6. The method of claim 4, wherein the usage is the usage during times reserved for best effort traffic.
7. The method of claim 6, further comprising:
assessing the connection oriented usage for each individual access point; and
communicating the individual connection oriented usages to all the access points in the network.
8. The method of claim 7, wherein redistributing the traffic load comprises:
redistributing the traffic load by first transferring mobile stations that are supporting only best effort traffic from an overloaded access point to other access points that are in the active mode; and
thereafter transferring mobile stations that are supporting both best effort traffic and connection oriented traffic from an overloaded access point to other access points that are in the active mode only if transferring the mobile stations that are supporting only best effort traffic did not redistribute the traffic load sufficiently.

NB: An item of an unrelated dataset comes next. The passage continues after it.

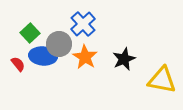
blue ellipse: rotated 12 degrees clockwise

9. The method of claim 1, wherein assessing whether the traffic load can be adequately supported using a reduced number of access points in the active mode comprises:
calculating the battery capacity level for each individual access point; and
communicating the individual battery capacity levels to all the access points in the network.
10. The method of claim 9, further comprising:
comparing the battery capacity levels to identify the access point in the active mode which has the lowest battery capacity level.
11. The method of claim 10, wherein the certain access points include the access point in the active mode which has the lowest battery capacity level.
12. A method for managing power consumption in a wireless local area network comprising multiple access points with overlapping coverage, where modes of different power consumption are available to the access points, the method comprising:
assessing whether the traffic load of the network is adequately supported by the current number of access points in an active mode;
if the traffic load is not adequately supported by the current number of access points in the active mode, switching to the active mode certain access points which are in a mode of lower power consumption than the active mode and redistributing the traffic load among the access points in the active mode including the certain access points.
13. The method of claim 12, wherein switching certain access points to the active mode comprises:
each of the certain access points independently determining to switch into the active mode.
14. The method of claim 12, wherein redistributing the traffic load comprises using load balancing.
15. The method of claim 12, wherein assessing whether the traffic load is adequately supported by the current number of access points in the active mode comprises:
assessing the usage for each individual access point; and communicating the individual usages to all the access points in the network.
16. The method of claim 15, further comprising:
calculating a mean value of the usages for all the access points in the network; and
determining that the traffic load is not adequately supported if the mean value exceeds a maximum allowable value.
17. The method of claim 15, wherein the usage is the usage during times reserved for best effort traffic.
18. The method of claim 12, wherein assessing whether the traffic load is adequately supported by the current number of access points in the active mode comprises:
calculating the battery capacity level for each individual access point; and
communicating the individual battery capacity levels to all the access points in the network.
19. The method of claim 18, further comprising:
comparing the battery capacity levels to identify the access point in the lower-power-consumption mode which has the highest battery capacity level.
20. The method of claim 19, wherein the certain access points include the access point in the lower-power-consumption mode which has the highest battery capacity level.